■ BRIEF:
Can you rewrite the text in all of these rows as a JSON list of strings, one string per line with blank lines omitted and the pictures left out?

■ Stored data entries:
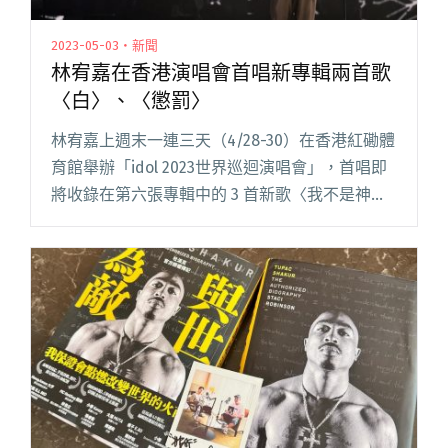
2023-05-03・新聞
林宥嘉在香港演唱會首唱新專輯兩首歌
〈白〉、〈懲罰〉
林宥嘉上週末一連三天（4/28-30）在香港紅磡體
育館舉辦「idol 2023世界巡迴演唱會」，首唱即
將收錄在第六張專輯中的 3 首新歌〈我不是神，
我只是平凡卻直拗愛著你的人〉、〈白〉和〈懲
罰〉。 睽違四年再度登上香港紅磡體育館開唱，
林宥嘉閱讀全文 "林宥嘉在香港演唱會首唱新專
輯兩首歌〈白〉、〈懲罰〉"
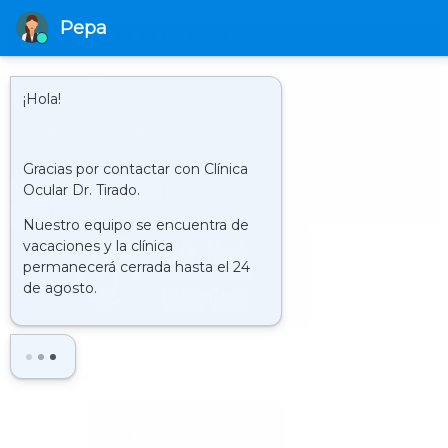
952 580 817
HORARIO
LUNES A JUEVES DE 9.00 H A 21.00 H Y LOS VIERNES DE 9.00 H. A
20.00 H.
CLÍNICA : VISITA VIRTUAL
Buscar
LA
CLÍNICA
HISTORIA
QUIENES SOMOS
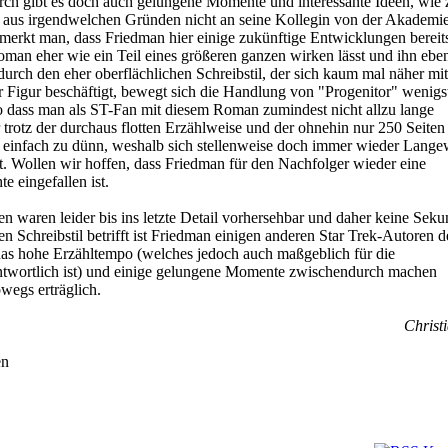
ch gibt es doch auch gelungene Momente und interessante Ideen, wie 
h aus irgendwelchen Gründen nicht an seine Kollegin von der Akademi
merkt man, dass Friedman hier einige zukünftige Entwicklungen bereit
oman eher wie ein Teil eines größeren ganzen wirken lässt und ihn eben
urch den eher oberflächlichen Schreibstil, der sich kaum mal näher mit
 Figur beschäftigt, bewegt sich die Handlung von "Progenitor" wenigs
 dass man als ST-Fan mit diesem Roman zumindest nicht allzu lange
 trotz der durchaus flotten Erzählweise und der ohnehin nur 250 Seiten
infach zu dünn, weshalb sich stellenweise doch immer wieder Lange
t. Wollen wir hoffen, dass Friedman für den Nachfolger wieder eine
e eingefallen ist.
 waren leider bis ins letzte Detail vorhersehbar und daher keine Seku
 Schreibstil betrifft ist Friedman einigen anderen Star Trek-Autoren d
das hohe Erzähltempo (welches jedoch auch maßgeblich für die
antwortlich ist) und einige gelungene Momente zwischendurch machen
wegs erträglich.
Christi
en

■ THE COMPLETED TASK:
[
  "2023-05-03・新聞",
  "林宥嘉在香港演唱會首唱新專輯兩首歌",
  "〈白〉、〈懲罰〉",
  "林宥嘉上週末一連三天（4/28-30）在香港紅磡體",
  "育館舉辦「idol 2023世界巡迴演唱會」，首唱即",
  "將收錄在第六張專輯中的 3 首新歌〈我不是神，",
  "我只是平凡卻直拗愛著你的人〉、〈白〉和〈懲",
  "罰〉。 睽違四年再度登上香港紅磡體育館開唱，",
  "林宥嘉閱讀全文 \"林宥嘉在香港演唱會首唱新專",
  "輯兩首歌〈白〉、〈懲罰〉\"",
  "952 580 817",
  "HORARIO",
  "LUNES A JUEVES DE 9.00 H A 21.00 H Y LOS VIERNES DE 9.00 H. A",
  "20.00 H.",
  "CLÍNICA : VISITA VIRTUAL",
  "Buscar",
  "LA",
  "CLÍNICA",
  "HISTORIA",
  "QUIENES SOMOS",
  "ch gibt es doch auch gelungene Momente und interessante Ideen, wie ",
  "h aus irgendwelchen Gründen nicht an seine Kollegin von der Akademi",
  "merkt man, dass Friedman hier einige zukünftige Entwicklungen bereit",
  "oman eher wie ein Teil eines größeren ganzen wirken lässt und ihn eben",
  "urch den eher oberflächlichen Schreibstil, der sich kaum mal näher mit",
  " Figur beschäftigt, bewegt sich die Handlung von \"Progenitor\" wenigs",
  " dass man als ST-Fan mit diesem Roman zumindest nicht allzu lange",
  " trotz der durchaus flotten Erzählweise und der ohnehin nur 250 Seiten",
  "infach zu dünn, weshalb sich stellenweise doch immer wieder Lange",
  "t. Wollen wir hoffen, dass Friedman für den Nachfolger wieder eine",
  "e eingefallen ist.",
  " waren leider bis ins letzte Detail vorhersehbar und daher keine Seku",
  " Schreibstil betrifft ist Friedman einigen anderen Star Trek-Autoren d",
  "das hohe Erzähltempo (welches jedoch auch maßgeblich für die",
  "antwortlich ist) und einige gelungene Momente zwischendurch machen",
  "wegs erträglich.",
  "Christi",
  "en"
]